(Belge alıntısı)
================================
Yazarlık üzerine dile getirdiklerini de sevdiğim Orhan Pamuk, yazarlığın yaza yaza öğrenildiği söyler. Oturup yazabilmek, bir disiplin sağlamak önemli yani. Yine öykülerini hayranlıkla okuduğum Haldun Taner de bir yazısında işin disiplin ve emek isteyen bu aşamasına dikkat çekiyordu.
Elbette, neredeyse yazar adedince
yazma biçimi olduğu iddiası laf olsun diye ortaya atılmış değildir, fakat bendeniz
de yazma eyleminin herhangi bir zanaata benzeyen, ilhamdan ve yaratıcılıktan
uzak, bir kâtiplik gibi görünen bu yönünü önemsiyorum, değerli buluyorum.
================================
(Sağlanan bilgiler)

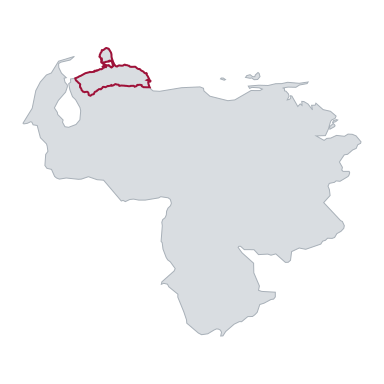 location of Falcón within Venezuela
{"feature_id": "VEN-23", "entity_name": "Falcón", "entity_type": "State", "adm_level": 1, "iso_a3": "VEN", "parent_name": "Venezuela", "parent_adm1": "", "projection": "albers", "projection_center": [-69.856, 11.252], "detail": "fine", "context": "in_parent", "style": "outline", "palette": "rose", "viewbox_px": 384, "rotation_deg": 0, "n_neighbors": 0, "source": "natural_earth", "source_scale": "10m", "svg_char_len": 8105}
<svg xmlns="http://www.w3.org/2000/svg" viewBox="0 0 384 384"><path d="M356.1,135.9L361.0,141.8L360.6,143.3L357.7,144.8L356.2,148.4L352.6,150.0L347.6,154.3L344.3,154.8L339.4,162.0L342.4,167.3L341.8,170.1L343.1,171.4L349.1,171.4L349.7,172.8L349.0,175.1L348.0,176.5L340.0,181.3L336.1,180.9L334.5,182.3L329.3,183.4L328.0,186.1L329.4,189.7L330.1,195.5L323.7,202.6L340.6,220.6L342.4,221.5L344.3,225.7L343.8,228.3L341.0,231.3L336.9,233.6L334.6,237.5L332.1,238.4L327.6,238.2L325.4,240.3L322.6,241.2L320.8,244.1L305.7,249.3L299.2,248.0L291.6,251.6L290.5,260.3L288.2,262.3L285.4,262.4L275.8,253.9L271.0,255.2L267.8,254.1L258.5,254.6L254.0,249.7L244.3,249.6L240.6,246.3L238.9,246.3L238.1,247.4L242.0,252.8L253.6,263.2L253.8,272.8L259.4,286.0L258.5,290.3L261.7,291.4L275.3,292.2L275.3,296.9L273.6,299.1L270.9,299.5L264.0,303.2L259.8,304.5L257.2,312.3L255.0,314.6L252.5,316.5L247.8,316.6L241.6,321.7L239.4,321.6L234.1,324.2L225.7,331.5L222.9,335.9L220.7,336.0L221.5,332.2L220.4,330.1L218.4,329.1L216.5,328.9L214.1,330.0L207.8,333.8L201.6,334.7L198.3,333.0L186.8,323.2L186.5,319.8L183.8,311.8L177.8,297.1L177.9,294.2L168.8,286.8L167.5,284.2L163.7,283.3L161.3,284.3L161.9,281.8L174.1,271.0L175.2,268.6L170.3,261.8L167.7,259.9L166.2,257.5L163.0,249.1L162.2,242.7L161.1,241.4L162.3,225.7L161.8,222.3L162.7,219.6L165.0,217.8L166.3,215.0L166.6,211.2L168.0,208.1L170.5,205.7L171.4,203.2L170.3,199.4L168.1,197.8L160.7,196.7L158.7,197.9L145.3,200.1L138.7,200.1L133.6,199.1L129.8,199.5L125.3,201.6L123.1,200.4L121.3,201.0L103.6,180.2L97.1,179.7L88.4,176.7L81.4,179.1L78.5,179.3L66.2,178.0L59.4,179.1L56.5,178.0L54.6,176.4L51.5,169.4L46.9,168.3L44.9,165.5L45.7,154.4L47.9,151.4L47.2,146.3L46.5,143.9L40.4,137.7L37.2,125.5L33.1,124.8L31.9,122.2L30.7,121.7L27.4,123.3L23.8,123.9L23.0,123.2L32.2,108.3L35.8,90.6L40.3,82.0L46.4,75.0L51.3,73.0L58.6,61.2L74.4,56.4L70.2,60.0L60.8,62.2L58.6,63.6L58.8,67.6L61.5,73.2L66.3,77.7L64.1,78.2L65.0,82.2L67.3,85.0L67.4,86.7L65.6,92.1L58.3,100.5L54.4,107.9L57.3,112.3L57.7,114.5L63.1,120.0L62.5,122.2L64.9,126.7L68.6,127.3L76.0,124.5L79.9,119.8L80.7,110.8L80.0,107.6L75.6,99.7L72.5,96.7L69.9,89.9L68.7,83.7L70.7,82.2L70.5,79.0L75.6,78.1L86.6,72.9L93.4,71.6L101.2,68.8L104.5,65.1L105.7,64.8L109.8,67.0L111.8,66.2L112.5,64.5L111.4,61.2L102.2,62.4L99.9,55.8L101.9,50.5L106.8,48.5L110.4,51.6L112.8,61.1L116.0,66.1L125.9,65.1L135.9,67.3L146.6,74.0L149.7,81.1L148.4,82.9L149.2,85.9L150.7,89.0L153.1,90.9L159.7,91.3L181.6,87.7L200.0,86.9L203.5,88.3L203.9,90.9L209.9,96.2L227.9,100.7L234.8,99.9L251.1,90.5L259.9,90.6L262.4,89.1L259.1,87.8L251.8,87.4L249.6,88.4L248.3,86.1L258.8,85.2L268.1,85.5L275.7,83.7L281.7,83.6L287.7,82.3L299.2,83.3L308.1,82.0L307.1,83.6L299.5,85.0L295.9,87.3L288.1,87.1L282.6,88.0L284.4,88.5L284.5,90.8L286.0,91.2L288.4,93.9L289.1,96.2L287.2,99.9L289.4,99.4L290.7,98.2L290.6,95.7L291.9,96.1L297.8,106.5L300.2,103.9L302.0,105.4L301.8,101.4L303.8,101.5L308.0,104.0L312.5,109.9L311.6,105.3L315.1,105.2L315.9,103.2L323.1,109.6L330.5,111.3L336.1,116.1L335.0,118.5L331.8,119.9L330.6,121.4L328.3,129.3L325.4,135.6L316.1,135.9L324.1,140.4L326.8,138.4L330.7,138.1L336.5,135.4L344.5,136.3L348.0,134.1L352.3,134.3L356.1,135.9ZM259.1,73.4L260.0,76.6L257.6,79.5L254.2,79.7L251.5,77.9L250.1,78.3L245.5,77.4L246.8,75.6L250.1,74.7L252.7,76.7L254.8,76.7L255.3,75.0L258.0,72.5L259.1,73.4ZM334.7,126.5L329.9,129.2L329.6,126.7L333.3,123.5L335.0,125.3L334.7,126.5ZM225.5,79.6L224.2,80.2L220.5,78.9L221.2,78.0L223.2,78.0L225.5,79.6ZM335.6,121.7L332.6,122.6L333.4,120.7L336.5,119.6L337.7,120.0L335.6,121.7Z" fill="#d9dde1" stroke="#a8b0b8" stroke-width="1"/><path d="M75.2,78.3L77.8,77.3L78.9,76.6L79.1,76.4L80.6,75.9L85.4,73.2L89.3,72.2L90.0,71.9L90.5,72.1L91.4,72.1L94.2,71.8L94.7,71.5L95.1,70.9L94.8,71.0L94.6,71.1L94.5,71.3L94.4,71.6L94.3,71.0L94.9,70.7L96.2,70.9L97.0,70.7L98.9,69.8L99.8,69.2L100.3,69.2L101.2,69.3L102.5,68.7L103.0,68.1L103.3,67.4L103.4,66.9L103.3,66.7L103.1,66.6L102.9,66.5L103.1,66.3L103.4,66.4L103.8,66.5L104.0,66.8L104.2,67.1L104.5,67.4L104.8,67.2L105.0,66.7L105.5,66.8L105.9,67.1L106.0,67.1L106.1,66.8L106.1,66.6L106.0,66.4L105.9,66.3L105.7,66.2L105.8,66.1L105.9,65.9L105.6,65.8L105.6,65.4L104.5,65.1L104.0,65.0L103.9,64.9L104.0,64.8L104.6,64.8L104.3,64.6L104.1,64.5L103.7,64.4L103.4,64.2L102.9,63.8L103.9,64.1L104.6,64.5L105.2,64.8L105.7,65.0L105.9,65.1L106.3,65.2L106.7,65.2L107.2,65.3L107.5,65.5L108.0,65.3L108.3,65.1L108.8,65.3L108.9,65.7L109.1,65.8L109.4,65.7L109.6,66.1L110.0,66.4L110.5,66.6L110.8,67.2L111.5,67.5L112.0,67.2L112.1,66.8L112.9,66.4L113.2,66.1L113.3,65.5L112.7,64.6L112.8,64.1L112.6,63.9L112.2,62.7L112.1,61.9L111.5,60.7L111.3,60.7L111.3,61.2L111.1,61.1L110.8,60.9L110.7,60.7L110.3,60.8L110.1,61.0L109.9,61.2L108.7,61.6L108.2,61.6L108.3,61.2L107.3,61.7L107.0,61.7L106.3,61.8L105.9,61.8L105.7,62.0L105.1,62.3L103.5,62.4L102.3,63.0L101.7,62.8L101.3,62.4L101.2,61.7L101.3,61.6L101.6,61.2L101.7,60.9L101.6,60.7L101.5,59.8L101.2,59.5L101.2,59.3L101.3,59.4L101.7,59.6L101.9,59.7L101.9,59.0L101.8,58.7L101.7,58.4L101.4,58.3L101.3,58.5L101.2,58.8L101.0,59.0L100.9,58.5L100.3,57.6L100.2,57.4L100.0,57.2L100.0,56.7L99.9,56.6L99.5,56.5L99.6,56.2L99.8,55.3L99.8,54.9L99.9,54.5L100.4,53.7L100.5,53.2L100.7,52.8L101.4,51.9L101.7,51.5L101.8,51.1L101.7,50.4L101.9,50.1L102.9,50.1L103.4,50.0L103.8,49.7L105.4,48.4L105.9,48.1L106.5,48.0L106.9,48.1L107.2,48.3L108.3,48.6L108.8,48.9L111.0,52.6L111.3,53.6L111.5,54.7L111.5,56.8L111.7,57.9L113.2,62.2L114.3,64.6L115.2,65.6L116.2,66.4L117.1,66.5L117.7,66.1L118.4,65.6L119.3,65.4L121.4,65.7L122.3,65.7L123.4,65.4L124.0,64.9L124.5,64.7L125.0,64.7L125.7,65.1L126.0,65.2L126.8,65.1L127.1,65.2L128.7,65.8L129.0,65.8L129.1,66.0L129.4,66.3L129.8,66.6L130.1,66.7L131.2,66.9L135.0,66.7L135.5,66.9L135.9,67.2L136.7,68.0L137.2,68.4L137.7,68.7L138.6,69.0L139.0,69.1L139.3,69.1L139.5,69.0L140.2,69.4L140.3,69.5L140.6,70.0L141.2,70.5L143.0,71.4L143.6,71.8L144.0,72.3L144.2,72.6L144.5,72.9L146.1,73.6L146.2,73.3L146.2,73.2L146.3,73.1L146.5,73.2L146.8,73.6L146.6,74.2L146.8,74.9L147.8,76.3L149.3,79.3L149.6,80.0L149.3,80.3L149.2,80.2L148.9,79.9L148.6,79.7L148.2,79.6L147.8,79.7L147.6,79.8L147.3,80.0L147.1,80.1L148.0,80.4L150.0,80.5L150.5,81.0L150.3,81.5L149.9,81.7L148.8,81.7L148.4,81.9L148.2,82.4L148.3,83.0L148.6,84.5L149.4,86.7L149.7,87.3L143.6,87.2L141.8,86.2L141.7,85.6L141.7,85.2L141.3,85.0L140.8,84.9L140.3,84.9L139.9,84.8L138.9,84.8L138.6,84.9L138.3,85.0L138.0,85.1L137.8,85.0L137.6,84.9L137.4,84.9L137.2,85.0L136.9,85.4L136.6,85.9L136.4,86.1L136.0,86.3L134.6,86.7L134.2,86.2L133.9,85.9L133.6,85.8L132.7,85.8L132.2,85.9L131.3,85.9L131.0,85.8L130.9,85.8L130.3,86.1L129.6,86.2L128.6,86.2L125.9,85.8L125.7,85.8L125.3,85.9L125.1,85.9L124.9,85.8L124.7,85.7L121.1,85.5L120.7,85.6L119.6,85.9L119.4,85.9L119.2,85.8L119.1,85.7L119.0,85.4L119.0,85.2L118.9,85.0L118.8,84.9L118.4,84.7L117.1,84.6L115.8,84.2L115.5,84.1L115.3,84.1L114.1,84.9L113.2,85.4L112.1,85.7L111.9,85.8L111.6,85.8L111.4,85.7L111.5,85.4L111.7,85.2L111.3,85.0L111.2,85.1L110.9,85.3L110.6,85.6L110.2,85.8L109.8,85.9L109.6,85.9L109.3,85.9L109.1,85.9L108.9,86.0L108.7,86.1L108.4,86.0L108.2,86.0L107.9,86.0L107.7,86.0L107.2,86.3L106.5,86.7L106.1,86.9L105.8,87.1L105.5,87.2L105.3,87.2L104.1,86.9L103.4,86.9L103.2,86.9L103.0,87.0L102.9,87.0L102.7,87.2L102.6,87.4L102.3,88.0L101.9,88.3L101.5,88.5L101.3,88.6L101.2,88.8L101.2,89.0L100.8,89.3L99.9,89.1L99.3,89.1L98.9,89.2L98.7,89.3L98.5,89.6L98.3,89.8L97.7,90.1L97.3,90.3L97.1,90.5L96.9,90.9L96.6,91.2L96.1,91.4L95.7,91.5L95.2,91.7L94.7,92.1L94.5,92.5L94.2,93.1L94.1,93.4L93.9,93.8L93.8,94.1L93.6,94.2L93.3,94.3L92.8,94.4L92.2,94.5L91.7,94.8L91.1,95.2L90.8,95.5L90.6,95.7L90.1,95.5L89.7,95.5L89.2,95.3L88.8,95.0L88.6,94.7L88.6,94.3L88.6,93.7L88.4,92.9L87.9,92.3L87.6,91.9L87.0,91.8L85.7,91.9L84.9,92.1L84.6,92.2L84.3,92.1L83.9,91.8L83.6,91.8L83.3,91.8L83.2,91.8L83.0,91.6L82.7,91.2L81.8,90.3L81.6,90.1L81.5,89.5L81.4,89.3L81.3,88.9L81.1,88.5L81.0,88.2L80.7,88.0L80.4,87.6L80.2,87.4L80.1,87.2L80.2,86.8L80.2,86.7L80.0,86.3L80.0,86.1L80.0,85.9L80.0,85.6L80.2,84.6L80.2,84.3L80.0,84.0L78.8,83.0L78.6,82.9L78.2,82.5L77.2,81.4L76.8,81.1L76.3,80.7L76.1,80.4L75.8,80.0L75.2,78.4L75.2,78.3Z" fill="none" stroke="#9f1239" stroke-width="2"/></svg>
================================
(Verilen görev 1) Yazarlık üzerine yazıya göre Orhan Pamuk, yazarlığın nasıl öğrenildiğini söyler?
(Verilen görev 2) Yazarlık üzerine yazıda "Yazarlık üzerine dile getirdiklerini" diye başlayan paragrafı, ana bilgilerini koruyarak daha kısa biçimde yeniden yazar mısınız?
(Verilen görev 3) Yazarlık üzerine yazıyı kaldığı yerden sürdürür müsünüz?

(Alıştırma sonucu 1) Yazarlığın yaza yaza öğrenildiğini söyler.

(Alıştırma sonucu 2) Orhan Pamuk'a göre yazarlık yaza yaza öğrenilir; bu yüzden oturup yazabilmek ve disiplin sağlamak önemlidir. Haldun Taner de bir yazısında işin disiplin ve emek isteyen bu aşamasına dikkat çekmiştir.

(Alıştırma sonucu 3)
Hadi canım, diyebilirsin bana. Sadece
yazarlık değil, hemen hemen bütün sanatlarda işin sırrının dehada,
yaratıcılıkta yattığını söyleyebilirsin. Oscar Wilde, dersin örneğin; hadi o kâtipler
yaza yaza onun anında buluverdiği aforizmaları yazsınlar da görelim…
Haklısın, ama ben istisna
olduğunu düşünüyorum Wilde gibilerin. Üstelik iyi ya da kötü yazarlıktan bahsetmiyorum
ben. Ortaya konan eserlerin sanatsal değerine dair de bir şey söylemiyorum. Bir
asgari şarttan söz ediyorum. Oturup sayfalarca yazabilecek sabır, emek ve disiplinden
yoksunsak uzun süre verimli olmamız, hem nicelik hem nitelik bakımından
yazınsal bir değer ortaya koymamız mümkün değil diyorum.
Bir an parlayıp sönen yıldızlar
da değerli elbette, fakat hangi sanat dalı olursa olsun kusursuzluk ve hatta
özgünlüğün sabırla ve emekle kotarıldığını düşünmeye yatkınım ben.
Bu satırları en fazla 300
kelimelik yazı serimde su koy vermeyeyim diye kendimi gazlamak için de yazdım. Kendine
iyi bak sevgili okur. Yeni bir yazıda görüşmek üzere...
---
"Gazlamak"ı (teşvik etmek,
isteklendirmek...) pek benimseyemedim, ama çok yaygınlaştı. Uygun olmuş mu,
argoya mı kaçmış?..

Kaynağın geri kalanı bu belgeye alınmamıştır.